What a job interview taught me about my work and family values - Women's Agenda

What a job interview taught me about my work and family values

Knowing your values helps you live authentically and is an important factor for women in finding balance, especially those with caring responsibilities.

There are plenty of quizzes around that can help you figure out your values, but sometimes an experience is what’s really needed. Recently, a job interview unexpectedly helped me uncover some of my core values about work and family. All I needed to do was challenge the status quo, listen to myself and recognise my true values.

So here’s what happened.

Challenging the status quo

I’ve been wondering recently if a consultancy is still the right type of work for me, or whether I should return to being an employee (as opposed to self-employed).

Consulting plays to my strengths. It is flexible and varied, and usually fun. But it can be lonely, with workflow and income uncertain. And you have to do all your own admin.

Employment, meanwhile, offers stability: set hours, set roles, set tasks and set income too. But too often employment can lead to stagnation, and then there’s office politics and all the rest of it to deal with.

So I thought one way to help answer whether employment was right for me would be to explore the market a little and take a closer look at the jobs currently available. I found a couple of interesting looking roles (although not necessarily a perfect match on paper) and, in the spirit of exploration, decided to apply.

Listen to yourself

One role I came across for a start-up seemed intriguing, but it was hard to know what the business was really about. I was invited to an interview and offered the job. But, being a start-up, I didn’t have enough information about the company or the role to accept immediately. So I requested another meeting to find out. And boy am I glad I asked for that meeting.

The company vision was exciting and the product they are developing has enormous potential to transform and improve healthcare. There would be fabulous personal opportunities for me to meet and work with people famous in the medical field. This was sounding good. Wouldn’t it be super-exciting, not to mention a great career opportunity, to be part of such a venture?

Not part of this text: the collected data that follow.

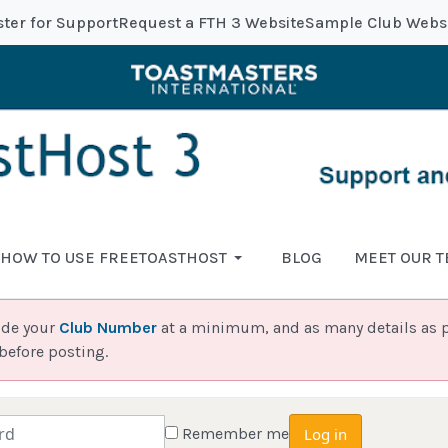
ster for Support
Request a FTH 3 Website
Sample Club Webs
HOW TO USE FREETOASTHOST
BLOG
MEET OUR 
ide your
Club Number
at a minimum, and as many details as p
before posting.
Remember me
Log in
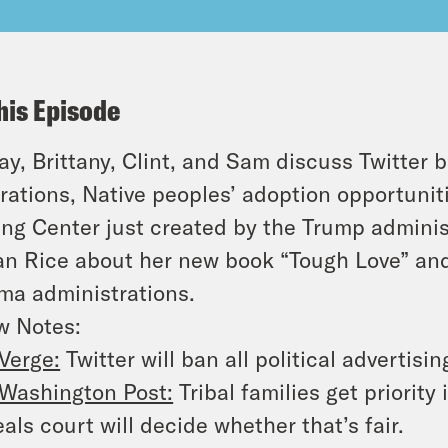
his Episode
y, Brittany, Clint, and Sam discuss Twitter b
rations, Native peoples’ adoption opportunit
ing Center just created by the Trump admini
n Rice about her new book “Tough Love” and
a administrations.
w Notes:
Verge:
Twitter will ban all political advertisi
Washington Post:
Tribal families get priorit
als court will decide whether that’s fair.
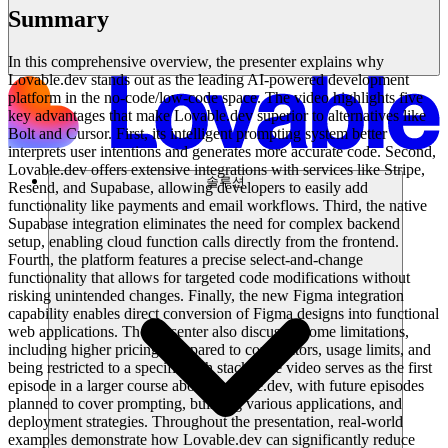
Summary
In this comprehensive overview, the presenter explains why
Lovable.dev stands out as the leading AI-powered development
platform in the no-code/low-code space. The video highlights five
key advantages that make Lovable.dev superior to alternatives like
Bolt and Cursor. First, its intelligent prompting system better
interprets user intentions and generates more accurate code. Second,
Lovable.dev offers extensive integrations with services like Stripe,
솔루션
Resend, and Supabase, allowing developers to easily add
functionality like payments and email workflows. Third, the native
Supabase integration eliminates the need for complex backend
setup, enabling cloud function calls directly from the frontend.
Fourth, the platform features a precise select-and-change
functionality that allows for targeted code modifications without
risking unintended changes. Finally, the new Figma integration
capability enables direct conversion of Figma designs into functional
web applications. The presenter also discusses some limitations,
including higher pricing compared to competitors, usage limits, and
being restricted to a specific tech stack. The video serves as the first
episode in a larger course about Lovable.dev, with future episodes
planned to cover prompting, building various applications, and
deployment strategies. Throughout the presentation, real-world
examples demonstrate how Lovable.dev can significantly reduce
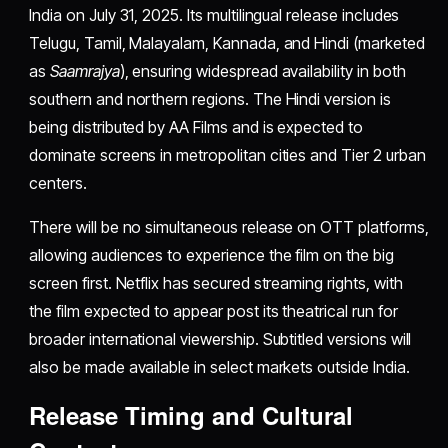
India on July 31, 2025. Its multilingual release includes
Telugu, Tamil, Malayalam, Kannada, and Hindi (marketed
as
Saamrajya
), ensuring widespread availability in both
southern and northern regions. The Hindi version is
being distributed by AA Films and is expected to
dominate screens in metropolitan cities and Tier 2 urban
centers.
There will be no simultaneous release on OTT platforms,
allowing audiences to experience the film on the big
screen first. Netflix has secured streaming rights, with
the film expected to appear post its theatrical run for
broader international viewership. Subtitled versions will
also be made available in select markets outside India.
Release Timing and Cultural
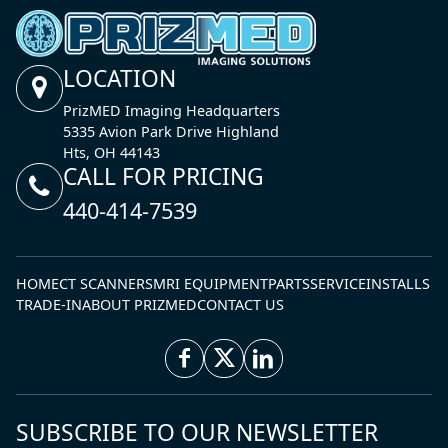
LOCATION
PrizMED Imaging Headquarters
5335 Avion Park Drive Highland
Hts, OH 44143
CALL FOR PRICING
440-414-7539
HOME
CT SCANNERS
MRI EQUIPMENT
PARTS
SERVICE
INSTALLS
TRADE-IN
ABOUT PRIZMED
CONTACT US
SUBSCRIBE TO OUR NEWSLETTER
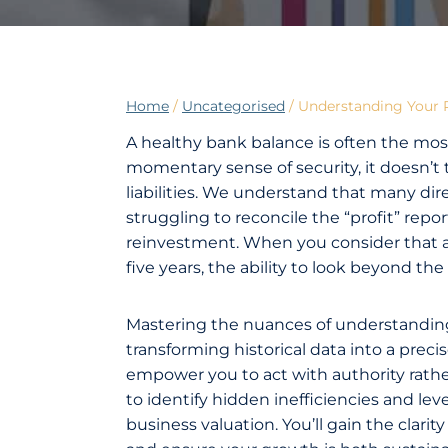
Home
/
Uncategorised
/
Understanding Your P
A healthy bank balance is often the most
momentary sense of security, it doesn’t te
liabilities. We understand that many di
struggling to reconcile the “profit” repor
reinvestment. When you consider that a s
five years, the ability to look beyond the 
Mastering the nuances of understanding 
transforming historical data into a preci
empower you to act with authority rather
to identify hidden inefficiencies and lev
business valuation. You’ll gain the clar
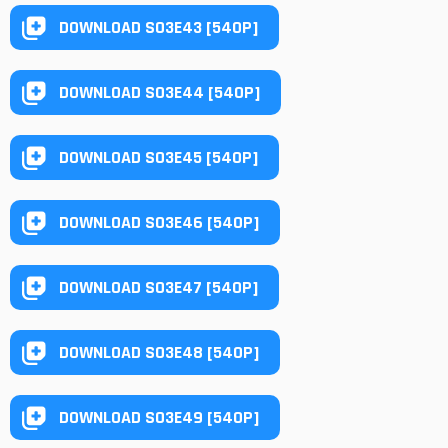
DOWNLOAD S03E43 [540P]
DOWNLOAD S03E44 [540P]
DOWNLOAD S03E45 [540P]
DOWNLOAD S03E46 [540P]
DOWNLOAD S03E47 [540P]
DOWNLOAD S03E48 [540P]
DOWNLOAD S03E49 [540P]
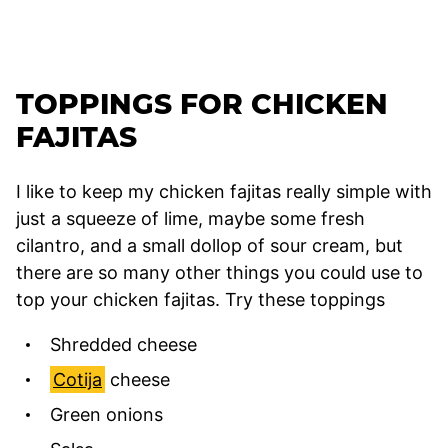
TOPPINGS FOR CHICKEN
FAJITAS
I like to keep my chicken fajitas really simple with
just a squeeze of lime, maybe some fresh
cilantro, and a small dollop of sour cream, but
there are so many other things you could use to
top your chicken fajitas. Try these toppings
Shredded cheese
Cotija
cheese
Green onions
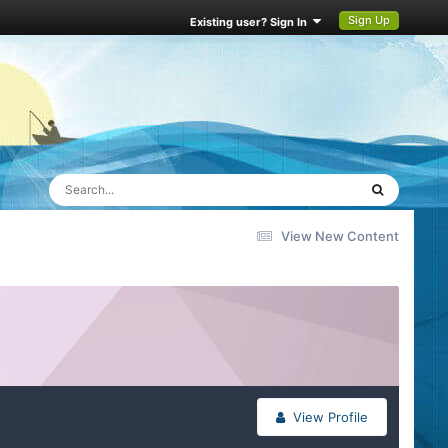
Sign Up
Existing user? Sign In
View New Content
View Profile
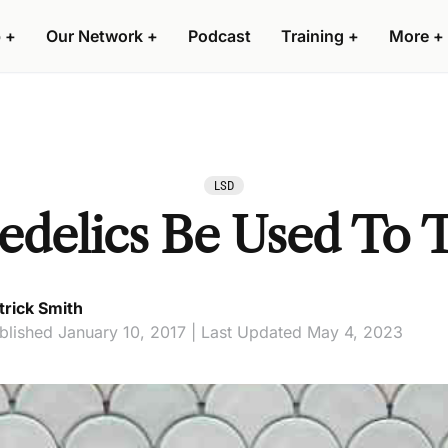
 +
Our Network +
Podcast
Training +
More +
LSD
edelics Be Used To 
trick Smith
blished January 10, 2017 | Last Updated May 4, 2023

But the requirements that would be expected of me included living and breathing the company, being available 24/7, and working to impossible deadlines. What would that mean for my life? For my family? What would I need to sacrifice?

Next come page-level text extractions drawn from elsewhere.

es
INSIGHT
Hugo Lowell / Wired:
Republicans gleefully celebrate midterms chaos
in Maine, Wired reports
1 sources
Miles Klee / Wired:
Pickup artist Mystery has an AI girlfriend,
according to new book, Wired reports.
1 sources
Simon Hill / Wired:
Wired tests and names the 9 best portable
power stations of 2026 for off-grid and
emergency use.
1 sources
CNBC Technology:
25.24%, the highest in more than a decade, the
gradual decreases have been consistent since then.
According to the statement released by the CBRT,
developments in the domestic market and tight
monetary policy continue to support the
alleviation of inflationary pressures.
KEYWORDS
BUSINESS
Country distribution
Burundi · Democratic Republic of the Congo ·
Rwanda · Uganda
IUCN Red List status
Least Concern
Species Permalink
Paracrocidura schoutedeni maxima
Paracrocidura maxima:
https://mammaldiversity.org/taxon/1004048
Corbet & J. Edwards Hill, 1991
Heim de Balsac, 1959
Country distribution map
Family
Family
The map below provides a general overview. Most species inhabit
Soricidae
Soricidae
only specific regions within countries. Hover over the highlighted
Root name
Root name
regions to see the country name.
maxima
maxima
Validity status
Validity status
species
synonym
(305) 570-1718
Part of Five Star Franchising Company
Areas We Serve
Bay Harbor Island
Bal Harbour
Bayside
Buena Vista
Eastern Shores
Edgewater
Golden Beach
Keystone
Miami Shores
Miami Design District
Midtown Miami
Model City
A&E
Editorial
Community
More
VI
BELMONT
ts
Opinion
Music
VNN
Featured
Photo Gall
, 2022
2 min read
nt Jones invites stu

Recognise your true values

This was a defining moment in clarifying my values about work and family.

As I considered this incredible vision that would be so amazing to be part of, I knew deep down that I just never could be part of this vision. And I would not take the job. I knew I could not sacrifice my family on the altar of work — no matter how exciting the vision, or how enticing the salary.

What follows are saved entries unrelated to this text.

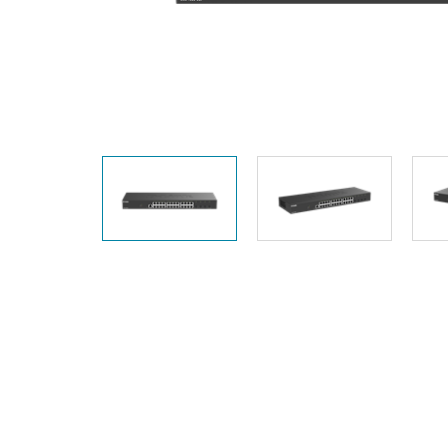
Unmanaged
Switches
PoE
Switches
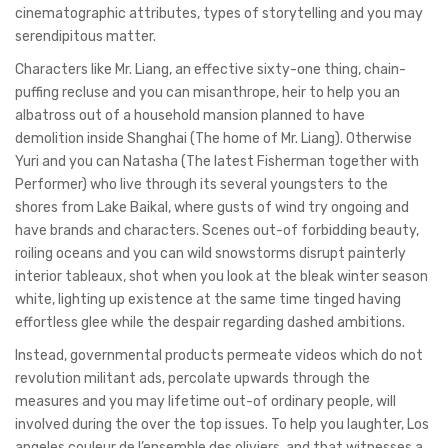
cinematographic attributes, types of storytelling and you may
serendipitous matter.
Characters like Mr. Liang, an effective sixty-one thing, chain-
puffing recluse and you can misanthrope, heir to help you an
albatross out of a household mansion planned to have
demolition inside Shanghai (The home of Mr. Liang). Otherwise
Yuri and you can Natasha (The latest Fisherman together with
Performer) who live through its several youngsters to the
shores from Lake Baikal, where gusts of wind try ongoing and
have brands and characters. Scenes out-of forbidding beauty,
roiling oceans and you can wild snowstorms disrupt painterly
interior tableaux, shot when you look at the bleak winter season
white, lighting up existence at the same time tinged having
effortless glee while the despair regarding dashed ambitions.
Instead, governmental products permeate videos which do not
revolution militant ads, percolate upwards through the
measures and you may lifetime out-of ordinary people, will
involved during the over the top issues. To help you laughter, Los
angeles couleur de l’ensemble des oliviers, and that witnesses a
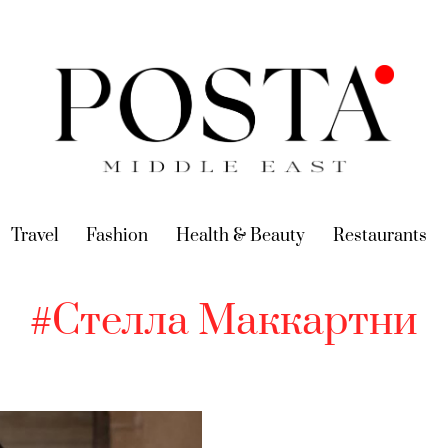
urrent)
Travel
(current)
Fashion
(current)
Health & Beauty
(current)
Restaurants
(c
#Стелла Маккартни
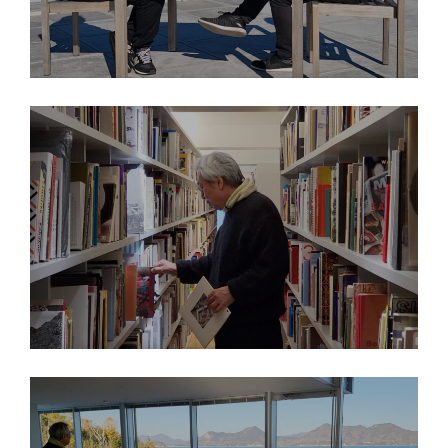
2026
THINK ISLANDS: Nobuo Nakamura
2026
THINK ISLANDS: Nobuo Nakamura’s Library Picks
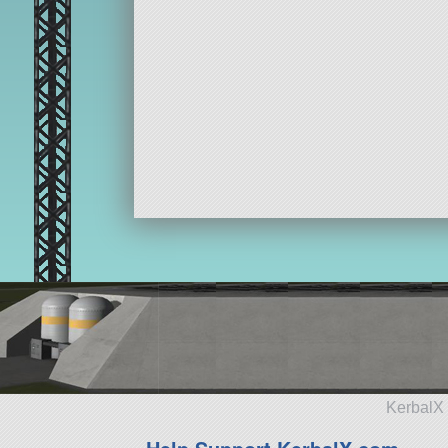
KerbalX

Over my 20 years working in health I hope I have helped people. Helping people is important and what I want to do. But there is no calculation that can estimate the worth of one life over another and the lives already entrusted to me must come first, because nobody else in the whole world can stand in for me. And the work I do must be in the service of my family, and be to their benefit. Work must not and can not proceed at the detriment of those closest to me.

So wherever I end up working, and however my career progresses, I’ll make sure I’ll be working in line with my values. That means I’ll make sure to be working for my family — not despite my family. And that’s the way it should be, for me.

How have you uncovered your own values around work and family?